### [Required action]
Character for character, transcribe the entries below, minus the images.

(Provided material)

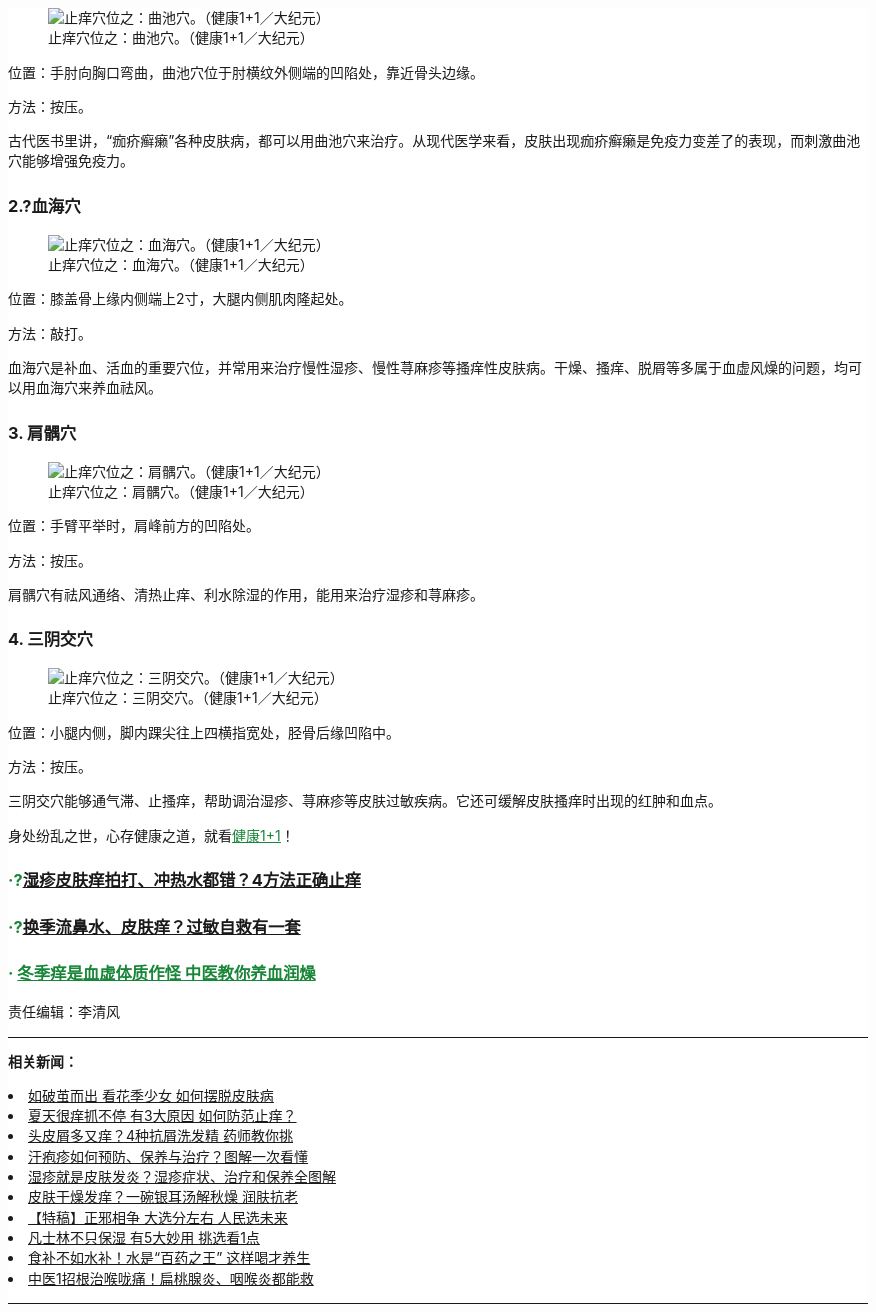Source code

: <figure id="attachment_12570762" style="width: 600px" class="wp-caption aligncenter"><ahref="https://i.epochtimes.com/assets/uploads/2020/11/QuChi-Acupuncture-Point.jpg"><img class="size-large wp-image-12570762" src="https://i.epochtimes.com/assets/uploads/2020/11/QuChi-Acupuncture-Point-600x400.jpg" alt="止痒穴位之：曲池穴。（健康1+1／大纪元）" width="600" b="400" /></a><figcaption class="wp-caption-text">止痒穴位之：曲池穴。（健康1+1／大纪元）</figcaption></figure>
<p>位置：手肘向胸口弯曲，曲池穴位于肘横纹外侧端的凹陷处，靠近骨头边缘。</p>
<p>方法：按压。</p>
<p>古代医书里讲，“痂疥癣癞”各种<ahref="https://github.com/ovftry332/djy/blob/master/gb/tag/%E7%9A%AE%E8%82%A4%E7%97%85.md#1">皮肤病</a>，都可以用曲池穴来治疗。从现代医学来看，皮肤出现痂疥癣癞是免疫力变差了的表现，而刺激曲池穴能够增强免疫力。</p>
<h3><strong>2.?血海穴</strong></h3>
<figure id="attachment_12570764" style="width: 600px" class="wp-caption aligncenter"><ahref="https://i.epochtimes.com/assets/uploads/2020/11/XueHai-Acupuncture-Point.jpg"><img class="size-large wp-image-12570764" src="https://i.epochtimes.com/assets/uploads/2020/11/XueHai-Acupuncture-Point-600x400.jpg" alt="止痒穴位之：血海穴。（健康1+1／大纪元）" width="600" b="400" /></a><figcaption class="wp-caption-text">止痒穴位之：血海穴。（健康1+1／大纪元）</figcaption></figure>
<p>位置：膝盖骨上缘内侧端上2寸，大腿内侧肌肉隆起处。</p>
<p>方法：敲打。</p>
<p>血海穴是补血、活血的重要穴位，并常用来治疗慢性湿疹、慢性荨麻疹等搔痒性皮肤病。干燥、搔痒、脱屑等多属于血虚风燥的问题，均可以用血海穴来养血祛风。</p>
<h3><strong>3. 肩髃穴</strong></h3>
<figure id="attachment_12570761" style="width: 600px" class="wp-caption aligncenter"><ahref="https://i.epochtimes.com/assets/uploads/2020/11/JianYu-Acupuncture-Point.jpg"><img class="size-large wp-image-12570761" src="https://i.epochtimes.com/assets/uploads/2020/11/JianYu-Acupuncture-Point-600x400.jpg" alt="止痒穴位之：肩髃穴。（健康1+1／大纪元）" width="600" b="400" /></a><figcaption class="wp-caption-text">止痒穴位之：肩髃穴。（健康1+1／大纪元）</figcaption></figure>
<p>位置：手臂平举时，肩峰前方的凹陷处。</p>
<p>方法：按压。</p>
<p>肩髃穴有祛风通络、清热止痒、利水除湿的作用，能用来治疗湿疹和荨麻疹。</p>
<h3><strong>4. 三阴交穴</strong></h3>
<figure id="attachment_12570763" style="width: 600px" class="wp-caption aligncenter"><ahref="https://i.epochtimes.com/assets/uploads/2020/11/SanYinJiao-Acupuncture-Point.jpg"><img class="size-large wp-image-12570763" src="https://i.epochtimes.com/assets/uploads/2020/11/SanYinJiao-Acupuncture-Point-600x400.jpg" alt="止痒穴位之：三阴交穴。（健康1+1／大纪元）" width="600" b="400" /></a><figcaption class="wp-caption-text">止痒穴位之：三阴交穴。（健康1+1／大纪元）</figcaption></figure>
<p>位置：小腿内侧，脚内踝尖往上四横指宽处，胫骨后缘凹陷中。</p>
<p>方法：按压。</p>
<p>三阴交穴能够通气滞、止搔痒，帮助调治湿疹、荨麻疹等皮肤过敏疾病。它还可缓解皮肤搔痒时出现的红肿和血点。</p>
<p>身处纷乱之世，心存健康之道，就看<span style="text-decoration: underline;"><span style="color: #188638; text-decoration: underline;"><a style="color: #188638; text-decoration: underline;" href="https://github.com/ovftry332/djy/blob/master/gb/nsc1002.md#1" target="_blank" rel="noopener noreferrer">健康1+1</a></span></span>！</p>
<h3><span style="color: #188638;">·?<a style="color: #188638;" href=><a href="https://github.com/ovftry332/djy/blob/master/gb/20/11/15/n12551793.md#1" target="_blank" rel="noopener noreferrer">湿疹皮肤痒拍打、冲热水都错？4方法正确止痒</a></span></h3>
<h3><span style="color: #188638;">·?<a style="color: #188638;" href=><a href="https://github.com/ovftry332/djy/blob/master/gb/20/10/16/n12481202.md#1" target="_blank" rel="noopener noreferrer">换季流鼻水、皮肤痒？过敏自救有一套</a></span></h3>
<h3><span style="color: #188638;">· <a style="color: #188638;" href="https://github.com/ovftry332/djy/blob/master/gb/17/12/9/n9942090.md#1" target="_blank" rel="noopener noreferrer">冬季痒是血虚体质作怪 中医教你养血润燥</a></span></h3>
<p>责任编辑：李清风</p>

<hr>


<strong>相关新闻：</strong>
<li><a href="https://github.com/ovftry332/djy/blob/master/gb/16/2/29/n4650752.md#1">如破茧而出 看花季少女  如何摆脱皮肤病</a></li>
<li><a href="https://github.com/ovftry332/djy/blob/master/gb/20/7/3/n12230875.md#1">夏天很痒抓不停 有3大原因 如何防范止痒？</a></li>
<li><a href="https://github.com/ovftry332/djy/blob/master/gb/20/7/28/n12288186.md#1">头皮屑多又痒？4种抗屑洗发精 药师教你挑</a></li>
<li><a href="https://github.com/ovftry332/djy/blob/master/gb/20/7/28/n12290209.md#1">汗疱疹如何预防、保养与治疗？图解一次看懂</a></li>
<li><a href="https://github.com/ovftry332/djy/blob/master/gb/20/8/17/n12338598.md#1">湿疹就是皮肤发炎？湿疹症状、治疗和保养全图解</a></li>
<li><a href="https://github.com/ovftry332/djy/blob/master/gb/20/10/29/n12511487.md#1">皮肤干燥发痒？一碗银耳汤解秋燥 润肤抗老</a></li>
<li><a href="https://github.com/ovftry332/djy/blob/master/gb/20/11/12/n12545208.md#1">【特稿】正邪相争 大选分左右 人民选未来</a></li>
<li><a href="https://github.com/ovftry332/djy/blob/master/gb/20/11/17/n12556081.md#1">凡士林不只保湿 有5大妙用 挑选看1点</a></li>
<li><a href="https://github.com/ovftry332/djy/blob/master/gb/20/11/21/n12566399.md#1">食补不如水补！水是“百药之王” 这样喝才养生</a></li>
<li><a href="https://github.com/ovftry332/djy/blob/master/gb/20/11/17/n12556573.md#1">中医1招根治喉咙痛！扁桃腺炎、咽喉炎都能救</a></li>
<hr>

(End Provided material)

### [Answer for the task]
Source code

: <figure id="attachment_12570762" style="width: 600px" class="wp-caption aligncenter"><ahref="https://i.epochtimes.com/assets/uploads/2020/11/QuChi-Acupuncture-Point.jpg"><img class="size-large wp-image-12570762" src="https://i.epochtimes.com/assets/uploads/2020/11/QuChi-Acupuncture-Point-600x400.jpg" alt="止痒穴位之：曲池穴。（健康1+1／大纪元）" width="600" b="400" /></a><figcaption class="wp-caption-text">止痒穴位之：曲池穴。（健康1+1／大纪元）</figcaption></figure>
<p>位置：手肘向胸口弯曲，曲池穴位于肘横纹外侧端的凹陷处，靠近骨头边缘。</p>
<p>方法：按压。</p>
<p>古代医书里讲，“痂疥癣癞”各种<ahref="https://github.com/ovftry332/djy/blob/master/gb/tag/%E7%9A%AE%E8%82%A4%E7%97%85.md#1">皮肤病</a>，都可以用曲池穴来治疗。从现代医学来看，皮肤出现痂疥癣癞是免疫力变差了的表现，而刺激曲池穴能够增强免疫力。</p>
<h3><strong>2.?血海穴</strong></h3>
<figure id="attachment_12570764" style="width: 600px" class="wp-caption aligncenter"><ahref="https://i.epochtimes.com/assets/uploads/2020/11/XueHai-Acupuncture-Point.jpg"><img class="size-large wp-image-12570764" src="https://i.epochtimes.com/assets/uploads/2020/11/XueHai-Acupuncture-Point-600x400.jpg" alt="止痒穴位之：血海穴。（健康1+1／大纪元）" width="600" b="400" /></a><figcaption class="wp-caption-text">止痒穴位之：血海穴。（健康1+1／大纪元）</figcaption></figure>
<p>位置：膝盖骨上缘内侧端上2寸，大腿内侧肌肉隆起处。</p>
<p>方法：敲打。</p>
<p>血海穴是补血、活血的重要穴位，并常用来治疗慢性湿疹、慢性荨麻疹等搔痒性皮肤病。干燥、搔痒、脱屑等多属于血虚风燥的问题，均可以用血海穴来养血祛风。</p>
<h3><strong>3. 肩髃穴</strong></h3>
<figure id="attachment_12570761" style="width: 600px" class="wp-caption aligncenter"><ahref="https://i.epochtimes.com/assets/uploads/2020/11/JianYu-Acupuncture-Point.jpg"><img class="size-large wp-image-12570761" src="https://i.epochtimes.com/assets/uploads/2020/11/JianYu-Acupuncture-Point-600x400.jpg" alt="止痒穴位之：肩髃穴。（健康1+1／大纪元）" width="600" b="400" /></a><figcaption class="wp-caption-text">止痒穴位之：肩髃穴。（健康1+1／大纪元）</figcaption></figure>
<p>位置：手臂平举时，肩峰前方的凹陷处。</p>
<p>方法：按压。</p>
<p>肩髃穴有祛风通络、清热止痒、利水除湿的作用，能用来治疗湿疹和荨麻疹。</p>
<h3><strong>4. 三阴交穴</strong></h3>
<figure id="attachment_12570763" style="width: 600px" class="wp-caption aligncenter"><ahref="https://i.epochtimes.com/assets/uploads/2020/11/SanYinJiao-Acupuncture-Point.jpg"><img class="size-large wp-image-12570763" src="https://i.epochtimes.com/assets/uploads/2020/11/SanYinJiao-Acupuncture-Point-600x400.jpg" alt="止痒穴位之：三阴交穴。（健康1+1／大纪元）" width="600" b="400" /></a><figcaption class="wp-caption-text">止痒穴位之：三阴交穴。（健康1+1／大纪元）</figcaption></figure>
<p>位置：小腿内侧，脚内踝尖往上四横指宽处，胫骨后缘凹陷中。</p>
<p>方法：按压。</p>
<p>三阴交穴能够通气滞、止搔痒，帮助调治湿疹、荨麻疹等皮肤过敏疾病。它还可缓解皮肤搔痒时出现的红肿和血点。</p>
<p>身处纷乱之世，心存健康之道，就看<span style="text-decoration: underline;"><span style="color: #188638; text-decoration: underline;"><a style="color: #188638; text-decoration: underline;" href="https://github.com/ovftry332/djy/blob/master/gb/nsc1002.md#1" target="_blank" rel="noopener noreferrer">健康1+1</a></span></span>！</p>
<h3><span style="color: #188638;">·?<a style="color: #188638;" href=><a href="https://github.com/ovftry332/djy/blob/master/gb/20/11/15/n12551793.md#1" target="_blank" rel="noopener noreferrer">湿疹皮肤痒拍打、冲热水都错？4方法正确止痒</a></span></h3>
<h3><span style="color: #188638;">·?<a style="color: #188638;" href=><a href="https://github.com/ovftry332/djy/blob/master/gb/20/10/16/n12481202.md#1" target="_blank" rel="noopener noreferrer">换季流鼻水、皮肤痒？过敏自救有一套</a></span></h3>
<h3><span style="color: #188638;">· <a style="color: #188638;" href="https://github.com/ovftry332/djy/blob/master/gb/17/12/9/n9942090.md#1" target="_blank" rel="noopener noreferrer">冬季痒是血虚体质作怪 中医教你养血润燥</a></span></h3>
<p>责任编辑：李清风</p>

<hr>


<strong>相关新闻：</strong>
<li><a href="https://github.com/ovftry332/djy/blob/master/gb/16/2/29/n4650752.md#1">如破茧而出 看花季少女  如何摆脱皮肤病</a></li>
<li><a href="https://github.com/ovftry332/djy/blob/master/gb/20/7/3/n12230875.md#1">夏天很痒抓不停 有3大原因 如何防范止痒？</a></li>
<li><a href="https://github.com/ovftry332/djy/blob/master/gb/20/7/28/n12288186.md#1">头皮屑多又痒？4种抗屑洗发精 药师教你挑</a></li>
<li><a href="https://github.com/ovftry332/djy/blob/master/gb/20/7/28/n12290209.md#1">汗疱疹如何预防、保养与治疗？图解一次看懂</a></li>
<li><a href="https://github.com/ovftry332/djy/blob/master/gb/20/8/17/n12338598.md#1">湿疹就是皮肤发炎？湿疹症状、治疗和保养全图解</a></li>
<li><a href="https://github.com/ovftry332/djy/blob/master/gb/20/10/29/n12511487.md#1">皮肤干燥发痒？一碗银耳汤解秋燥 润肤抗老</a></li>
<li><a href="https://github.com/ovftry332/djy/blob/master/gb/20/11/12/n12545208.md#1">【特稿】正邪相争 大选分左右 人民选未来</a></li>
<li><a href="https://github.com/ovftry332/djy/blob/master/gb/20/11/17/n12556081.md#1">凡士林不只保湿 有5大妙用 挑选看1点</a></li>
<li><a href="https://github.com/ovftry332/djy/blob/master/gb/20/11/21/n12566399.md#1">食补不如水补！水是“百药之王” 这样喝才养生</a></li>
<li><a href="https://github.com/ovftry332/djy/blob/master/gb/20/11/17/n12556573.md#1">中医1招根治喉咙痛！扁桃腺炎、咽喉炎都能救</a></li>
<hr>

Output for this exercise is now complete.